# Promote Ethical Dog Breeding Group



## GSD Fan (Sep 20, 2010)

I wanted this one more try, would any of you like to join a group on facebook called "Promote Ethical Dog Breeding"?


----------



## Andaka (Jun 29, 2003)

I don't do Facebook.


----------



## cliffson1 (Sep 2, 2006)

I don't know the definition of ethical dog breeding, and a lot of breeders that many think are ethical, I think are screwing up the breed....so I guess I wouldn't be a good candidate.


----------



## lhczth (Apr 5, 2000)

I am with Cliff. What is ethical dog breeding?


----------



## Chris Wild (Dec 14, 2001)

My vote is with Lisa and Cliff on this.


----------



## Emoore (Oct 9, 2002)

The accepted ethical standard in dog breeding is normative relativism. You're never going to get an ethical breeder to call another breeder unethical; that's for us Old Testament moralistic crusaders to do.


----------



## ladylaw203 (May 18, 2001)

Here is the problem. Ethical is a relative term. What is it? One person's opinion might differ greatly from the next  show folks criticize working line folks and vice versa. Only breed V rated dogs? what about we with SG working dogs. See? a problem


----------



## Catu (Sep 6, 2007)

PETA will say that any animal breeding is unethical.

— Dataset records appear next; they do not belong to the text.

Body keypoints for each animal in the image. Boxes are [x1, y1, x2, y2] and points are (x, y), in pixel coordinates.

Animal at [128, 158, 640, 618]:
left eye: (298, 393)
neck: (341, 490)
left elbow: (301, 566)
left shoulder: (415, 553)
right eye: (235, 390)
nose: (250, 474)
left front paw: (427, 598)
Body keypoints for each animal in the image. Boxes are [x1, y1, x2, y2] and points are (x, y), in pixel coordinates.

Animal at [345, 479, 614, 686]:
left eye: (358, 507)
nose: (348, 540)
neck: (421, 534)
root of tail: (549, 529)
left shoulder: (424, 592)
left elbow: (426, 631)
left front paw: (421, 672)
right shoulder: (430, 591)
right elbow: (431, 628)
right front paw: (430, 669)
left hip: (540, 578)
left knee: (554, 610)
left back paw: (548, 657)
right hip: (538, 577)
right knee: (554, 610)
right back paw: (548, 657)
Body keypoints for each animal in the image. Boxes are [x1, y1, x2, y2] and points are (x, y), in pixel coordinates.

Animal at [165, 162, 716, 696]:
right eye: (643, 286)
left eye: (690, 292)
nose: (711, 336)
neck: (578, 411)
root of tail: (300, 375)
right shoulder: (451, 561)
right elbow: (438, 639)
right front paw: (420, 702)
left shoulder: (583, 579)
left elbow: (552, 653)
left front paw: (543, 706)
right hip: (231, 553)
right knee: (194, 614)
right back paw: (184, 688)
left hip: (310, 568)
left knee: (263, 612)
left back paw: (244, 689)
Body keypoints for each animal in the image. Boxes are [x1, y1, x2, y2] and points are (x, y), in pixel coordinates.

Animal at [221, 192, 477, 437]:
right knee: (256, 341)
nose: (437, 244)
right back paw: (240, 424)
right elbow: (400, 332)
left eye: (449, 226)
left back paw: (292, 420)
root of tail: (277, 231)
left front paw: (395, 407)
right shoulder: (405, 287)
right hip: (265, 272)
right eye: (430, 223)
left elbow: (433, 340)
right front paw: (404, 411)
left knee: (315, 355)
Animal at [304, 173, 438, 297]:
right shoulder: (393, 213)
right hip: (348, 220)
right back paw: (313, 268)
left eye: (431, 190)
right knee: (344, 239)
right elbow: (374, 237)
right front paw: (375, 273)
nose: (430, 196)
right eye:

Other involved in Animal Rights or rescue will say that that dog breeding _per se_ is unethical, specially given the amount of stray dogs and dogs in shelters.

Darwinist will say that purebred dogs goes against the laws of nature.

Many think that breeding for aggression traits and fight drive is unethical.

In some breeds, like your huskies, some think that breeding for working traits is unethical, because mushing is cruel. Same goes for military, police and SAR, where dogs put their lives in danger to help humans.

Is my personal opinion that show breeding is unethical.

So... What is unethical in your Facebook group?


----------



## Castlemaid (Jun 29, 2006)

Another problem with this, is what if someone, who according to your standards and definition, wants to join your facebook group? Do you screen members and either accept or deny them? What if someone passes your screening criteria, join the group, and other members consider this new person to be an unethical breeder, for a number of reasons that you know nothing about. 

Would someone who considers themself ethical find themself in a social group of breeders who they don't consider ethical - does that reflect on them for being part of the same group espousing the same values? 

I think in theory, promoting such a group is wonderful, but full of mixed signals in practice.


----------



## selzer (May 7, 2005)

If you start a group to combat bad canine legislation, HSUS, and PETA, I would join but I am terrible with facebook. It really isn't the media medium I am comfortable with.


----------



## GSD Fan (Sep 20, 2010)

I apologize and just wanted to help.


----------



## Castlemaid (Jun 29, 2006)

I know your intentions are good. Things are just never as straight-forward as they appear, especially when something as subjective as values are thrown into the mix.


----------



## Catu (Sep 6, 2007)

Same happens every time I see someone posting in their Facebook wall STOP ANIMAL ABUSE!. What is animal abuse? Bullfighting is abuse? Crate training is abuse? Circus with animals is abuse? Prong collars is abuse... and what about e-collars? Is euthanasia of stray dogs abuse? Is pet obesity abuse? I never click nor comment unless people is more specific than that!!!



GSD Fan said:


> I apologize and just wanted to help.


I don't think you have done anything wrong, but since you posted in the breeding sections we answered in a serious mode. If you posted the same in your Facebook wall you will have 200 people, everyone wanting the best, willing and happy to join, but those people have never had to ask themselves the questions asked here. Breeders do it, every day and it is a great exercise for yourself, as a "Breeder in Progress" to do the same.

Once you had answered those questions yourself, then you can go on with your group and admit the view you want in it for those who share the same idea about what is ethical or not, because it is your group after all.


----------



## Whiteshepherds (Aug 21, 2010)

GSD Fan said:


> I apologize and just wanted to help.


No need to apologize, your heart's in the right place.
I bet you can come up with something that has to do with dogs and helps people, but is a little less open to debate.


----------